|Image by kind permission of KecMec|
Gymnastics is another of the sports that generally present a photographer with the challenges of limited light, fast-moving subjects and limited camera positions. Since events take place in large indoor locations illuminated by a variety of lights, a photographer is inevitably restricted to wide apertures and high ISO settings in order to achieve sufficiently fast shutter speeds. In most cases it necessary to use an ISO setting in the 2,000 - 6,400 range to make possible a shutter speed of at least 1/500 sec. The speed chosen obviously depends upon the type of shot planned and the speed and direction of the movement involved. A somersaulting beam worker can be frozen only with a very fast shutter speed such as 1/2,000 or 1/4,000 sec whereas a picture of the type seen here might be frozen with a slower speed - perhaps 1/500 sec.
Understanding the gymnastic routines helps a photographer to plan shots and capture the peak of the action. Focus can be acquired as the gymnast prepares for a particular part of his or her routine. It is then a matter of anticipating the peak of the action and pressing the shutter typically 250 milliseconds before it occurs - easy! Use the Human Reaction Time Tester to get an idea of the speed of your own shutter finger.
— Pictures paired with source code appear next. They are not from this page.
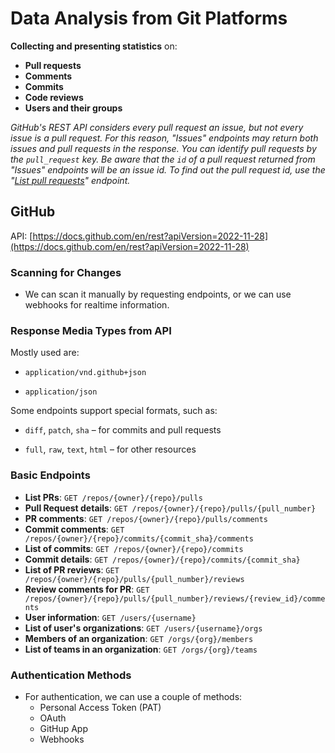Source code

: # Data Analysis from Git Platforms

**Collecting and presenting statistics** on:
- **Pull requests**
- **Comments**
- **Commits**
- **Code reviews**
- **Users and their groups**

*GitHub's REST API considers every pull request an issue, but not every issue is a pull request. For this reason, "Issues" endpoints may return both issues and pull requests in the response. You can identify pull requests by the `pull_request` key. Be aware that the `id` of a pull request returned from "Issues" endpoints will be an issue id. To find out the pull request id, use the "[List pull requests](https://docs.github.com/rest/pulls/pulls#list-pull-requests)" endpoint.*

## GitHub

API: [https://docs.github.com/en/rest?apiVersion=2022-11-28](https://docs.github.com/en/rest?apiVersion=2022-11-28)

### Scanning for Changes

- We can scan it manually by requesting endpoints, or we can use webhooks for realtime information.

### Response Media Types from API

Mostly used are:

- `application/vnd.github+json`

- `application/json`

Some endpoints support special formats, such as:

- `diff`, `patch`, `sha` – for commits and pull requests

- `full`, `raw`, `text`, `html` – for other resources

### Basic Endpoints

- **List PRs**: 
`GET /repos/{owner}/{repo}/pulls`
- **Pull Request details**: `GET /repos/{owner}/{repo}/pulls/{pull_number}`
- **PR comments**: `GET /repos/{owner}/{repo}/pulls/comments`
- **Commit comments**: `GET /repos/{owner}/{repo}/commits/{commit_sha}/comments`
- **List of commits**: `GET /repos/{owner}/{repo}/commits`
- **Commit details**: `GET /repos/{owner}/{repo}/commits/{commit_sha}`
- **List of PR reviews**: `GET /repos/{owner}/{repo}/pulls/{pull_number}/reviews`
- **Review comments for PR**: `GET /repos/{owner}/{repo}/pulls/{pull_number}/reviews/{review_id}/comments`
- **User information**: `GET /users/{username}`
- **List of user's organizations**: `GET /users/{username}/orgs`
- **Members of an organization**: `GET /orgs/{org}/members`
- **List of teams in an organization**: `GET /orgs/{org}/teams`

### Authentication Methods

- For authentication, we can use a couple of methods:
  - Personal Access Token (PAT)
  - OAuth
  - GitHup App
  - Webhooks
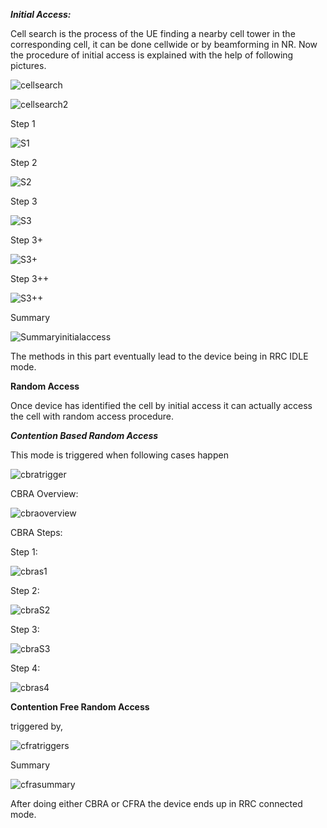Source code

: ***Initial Access:***

Cell search is the process of the UE finding a nearby cell tower in the corresponding cell, it can be done cellwide or by beamforming in NR. Now the procedure of initial access is explained with the help of following pictures.

![cellsearch](https://github.com/user-attachments/assets/a5cf170e-1c7e-43ac-922f-e1c4073c3f6e)


![cellsearch2](https://github.com/user-attachments/assets/e9c1e96a-b793-4e8d-a81e-3a8d0c4b8b6f)

Step 1

![S1](https://github.com/user-attachments/assets/35d8e9a6-f68e-4206-b300-c01fa1365f3e)

Step 2

![S2](https://github.com/user-attachments/assets/daecaee8-6683-4ed6-b72a-8263a744c28a)

Step 3

![S3](https://github.com/user-attachments/assets/180aca6d-4315-4b9e-b224-b43d6271e58f)

Step 3+

![S3+](https://github.com/user-attachments/assets/a715cb55-82b6-45fb-a882-60ffedde3477)

Step 3++

![S3++](https://github.com/user-attachments/assets/c9d787d0-744e-4695-aad5-f0390a912e91)

Summary

![Summaryinitialaccess](https://github.com/user-attachments/assets/338db42e-0837-4608-9f52-c79fef33aafc)

The methods in this part eventually lead to the device being in RRC IDLE mode.

**Random Access**

Once device has identified the cell by initial access it can actually access the cell with random access procedure.

***Contention Based Random Access***

This mode is triggered when following cases happen

![cbratrigger](https://github.com/user-attachments/assets/49c71caf-5ee2-42d6-9c84-d728b514a925)

CBRA Overview:

![cbraoverview](https://github.com/user-attachments/assets/40f09eb2-f54f-42ee-83c0-00646f258d77)

CBRA Steps:

Step 1:

![cbras1](https://github.com/user-attachments/assets/214baf12-8568-4fb8-8b1a-dc7807bcdc46)

Step 2:

![cbraS2](https://github.com/user-attachments/assets/c12e28e9-2398-4cd7-afe4-f2a342cee55a)

Step 3:

![cbraS3](https://github.com/user-attachments/assets/4eada144-f79d-44d1-bb43-3952a767acbb)

Step 4:

![cbras4](https://github.com/user-attachments/assets/1ffdaa60-e5d7-4592-99f6-8b08b3cdea0c)

**Contention Free Random Access**

triggered by,

![cfratriggers](https://github.com/user-attachments/assets/c078c983-6914-4326-9b20-8f9517095103)

Summary

![cfrasummary](https://github.com/user-attachments/assets/2b0370aa-093d-4377-bc5d-12ac36c94e33)

After doing either CBRA or CFRA the device ends up in RRC connected mode.



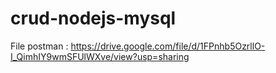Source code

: # crud-nodejs-mysql

File postman : https://drive.google.com/file/d/1FPnhb5OzrllO-I_QimhIY9wmSFUlWXve/view?usp=sharing
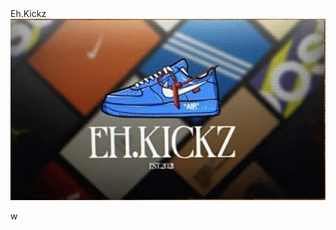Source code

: <!DOCTYPE html>
<html lang "en">
  
<html>
  <head>Eh.Kickz</head>
<img src=/images/pic%201.jpg" />
  <p>w</p>
  </html>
Limitations placed upon the photographer's location imply not only restricted angles of view but also little or no choice of background. In the shot shown here the photographer has been able to find a featureless plain black background which focuses all a viewer's attention on the gymnast, but this is the exception rather than the general rule. Unless a photographer has privileged access via press pass or something similar, the action is likely to be more remote, seen from a higher angle and against a cluttered background perhaps featuring spectators or advertising banners. It is then much more difficult to achieve simple and effective compositions.